3. Subsampled Randomized Fourier Transform (SSRFT)
Definition
An SSRFT $R \in \mathbb{R}^{k \times n}$ is defined implicitly as:
\[R = \sqrt{\frac{n}{k}} \cdot P_2 \cdot F \cdot D_1 \cdot P_1 \cdot F \cdot D_2\]
where:
- $D_1, D_2$: Diagonal matrices with random $\pm 1$ entries
- $F$: Discrete Fourier Transform (applied via FFT)
- $P_1, P_2$: Random permutation matrices
- The factor $\sqrt{n/k}$ normalizes the output
Properties
- Density: Dense when materialized, but never stored explicitly
- Generation: $O(n)$ time (just random permutations and signs)
- Application: $O(m n \log n)$ via FFT
- Storage: $O(k + n)$ (just store permutations and signs)
- Theoretical guarantees: Excellent for structured matrices
When to Use
✅ Best for:
- Large structured matrices
- When $n$ is a power of 2 (fastest FFT)
- Signal processing applications
- Image/video data
❌ Avoid when:
- $n$ is small (< 1000)
- Matrix has no structure
- FFT is not available/efficient
Implementation
# Create SSRFT reduction map
R = SSRFT(k, n, field="real")
# Apply to matrix (uses FFT internally)
Y = R * A # O(mn log n) operation
Z = A * R' # Transposed SSRFT
# Access properties
size(R) # (k, n)
issparse(R) # false (but never materialized)How SSRFT Works
- Pre-randomization: Apply $D_2$ (element-wise sign flips)

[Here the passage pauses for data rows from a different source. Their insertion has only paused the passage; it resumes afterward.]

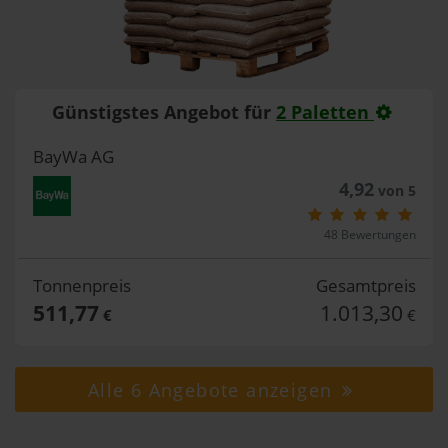
Günstigstes Angebot für
2 Paletten
BayWa AG
4,92
von 5
48 Bewertungen
Tonnenpreis
Gesamtpreis
511,77
1.013,30
€
€
Alle 6 Angebote anzeigen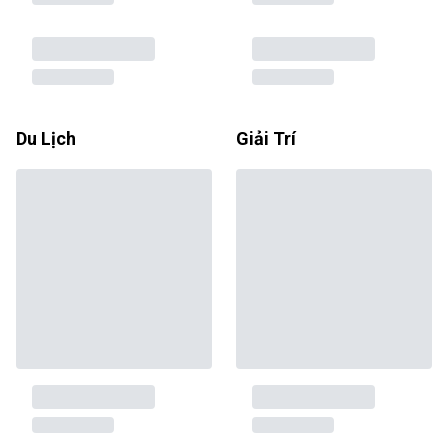
Du Lịch
Giải Trí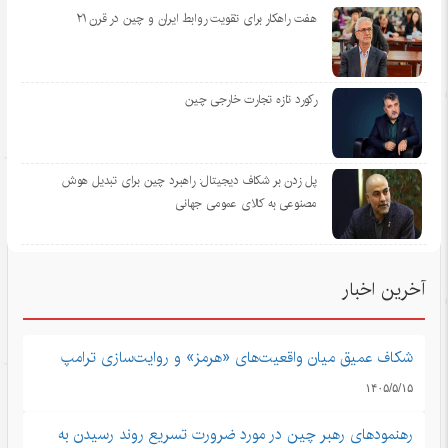
هفت راهکار برای تقویت روابط ایران و چین در قرن ۲۱
رکورد تازه تجارت خارجی چین
پل زدن بر شکاف دیجیتال: راهبرد چین برای تبدیل هوش
مصنوعی به کالای عمومی جهانی
آخرین اخبار
شکاف عمیق میان واقعیت‌های «هرمز» و روایت‌سازی ترامپ
۱۴۰۵/۵/۱۵
رهنمودهای رهبر چین در مورد ضرورت تسریع روند رسیدن به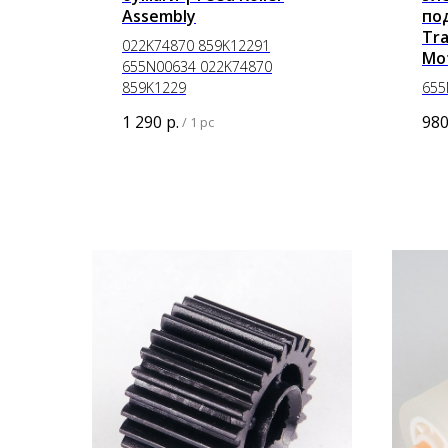
Assembly
по
Tra
022K74870 859K12291
Mo
655N00634 022K74870
859K1229
655
1 290
р.
98
/
1 pc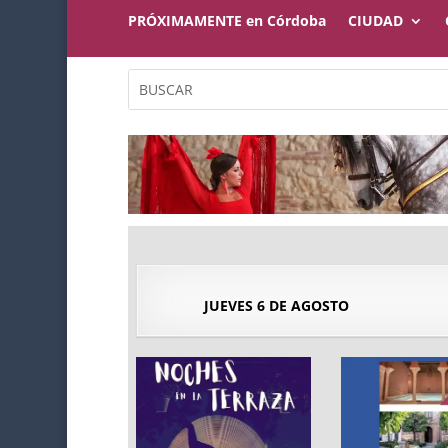
PRÓXIMAMENTE en Córdoba
CIUDAD
JUEVES 6 DE AGOSTO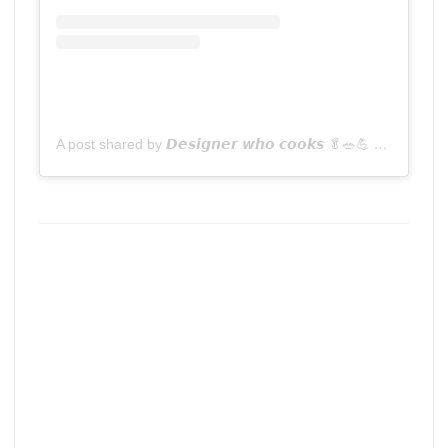
A post shared by 𝘿𝙚𝙨𝙞𝙜𝙣𝙚𝙧 𝙬𝙝𝙤 𝙘𝙤𝙤𝙠𝙨 🥬🥗💪 (@whatmataeat)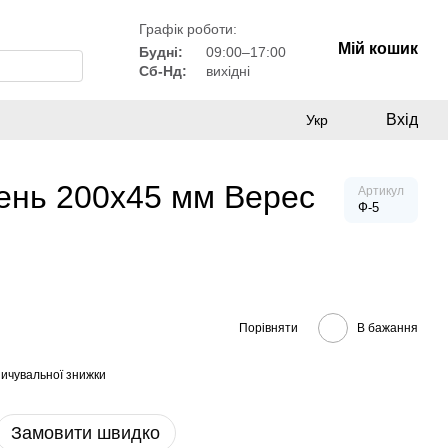
Графік роботи:
Мій кошик
Будні:
09:00–17:00
Сб-Нд:
вихідні
Вхід
Укр
ень 200x45 мм Верес
Артикул
Ф-5
Порівняти
В бажання
ичувальної знижки
Замовити швидко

- FFT: Transform to frequency domain
- Permute: Shuffle rows with $P_1$
- Second randomization: Apply $D_1$
- Second FFT: Another Fourier transform
- Subsample: Select $k$ rows with $P_2$
- Scale: Multiply by $\sqrt{n/k}$
All operations are implicitly applied during matrix multiplication.
Advantages
- Memory efficient: Only $O(n)$ storage (permutations + signs)
- Fast: $O(mn\log n)$ via FFT
- Structured: Exploits Fast Fourier Transform
- Good for structured data: Excellent for signals, images
Disadvantages
- FFT dependency: Requires FFTW library
- Complex implementation: More complex than Gaussian/Sparse
- Not always faster: Overhead can dominate for small $n$
- Real/complex handling: Care needed with data types
FFT Performance
SSRFT is fastest when $n$ is highly composite (many small prime factors):
| $n$ | FFT Speed |
|---|---|
| $2^{10}$ (1024) | Excellent |
| $2^{10} \cdot 3$ (3072) | Very Good |
| Large prime | Poor |
Comparison Table
| Aspect | Gaussian | Sparse | SSRFT |
|---|---|---|---|
| Memory | $O(kn)$ | $O(n\zeta)$ | $O(n)$ |
| Generation | $O(kn)$ | $O(n\zeta)$ | $O(n)$ |
| Application | $O(kmn)$ | $O(mn\zeta)$ | $O(mn\log n)$ |
| Accuracy | Best | Good | Very Good |
| Ease of use | Easiest | Easy | Moderate |
| Best for | General | Large sparse | Structured |
Performance Benchmarks
For a matrix $A \in \mathbb{R}^{5000 \times 10000}$ with $k = 100$:
| Method | Memory (MB) | Time (s) | Relative Error |
|---|---|---|---|
| Gaussian | 800 | 0.45 | 2.3% |
| Sparse ($\zeta=8$) | 6.4 | 0.12 | 2.8% |
| SSRFT | 0.08 | 0.18 | 2.5% |
Benchmark on Intel i7-10700K, single thread
Choosing the Right Map
Decision Tree
Is memory very tight (< 100 MB available)?
├─ Yes → Use SSRFT
└─ No
├─ Is n > 100,000?
│ ├─ Yes → Use Sparse
│ └─ No
│ └─ Is matrix structured/periodic?
│ ├─ Yes → Use SSRFT
│ └─ No → Use GaussianGeneral Guidelines
- Default: Start with Gaussian for general problems
- Large-scale: Switch to Sparse for $n$ > 50,000
- Structured data: Try SSRFT for signals, images, PDEs
- Accuracy-critical: Use Gaussian with higher $k$
- Memory-limited: Use SSRFT or Sparse
Advanced Usage
Custom Reduction Maps
You can create custom reduction maps by subtyping DimRedux:
mutable struct CustomRedux{T<:Number} <: DimRedux
k::Int
n::Int
# ... custom fields ...
transposeFlag::Bool
end
# Implement required methods
LeftApply(obj::CustomRedux, A) = ...
RightApply(obj::CustomRedux, A) = ...Mixing Reduction Maps
Different maps can be used for different sketches:
# Gaussian for range, sparse for corange
sketchy = init_sketchy(
m=m, n=n, r=r,
ReduxMap=:gauss # Default for all
)
# Then manually replace if needed
sketchy.Ω = Sparse(k, n) # Use sparse for ΩParameter Tuning
For Sparse maps, tune $\zeta$ based on your problem:
# Higher accuracy (more memory)
S = Sparse(k, n, zeta=16)
# Lower memory (less accuracy)
S = Sparse(k, n, zeta=4)Theoretical Background
All three maps satisfy the JL-property with different constants:
- Gaussian: $k = O(\epsilon^{-2} \log(1/\delta))$
- Sparse: $k = O(\epsilon^{-2} \log^2(1/\delta))$
- SSRFT: $k = O(\epsilon^{-2} \log(1/\delta) \log(n))$
where $\epsilon$ is target distortion and $\delta$ is failure probability.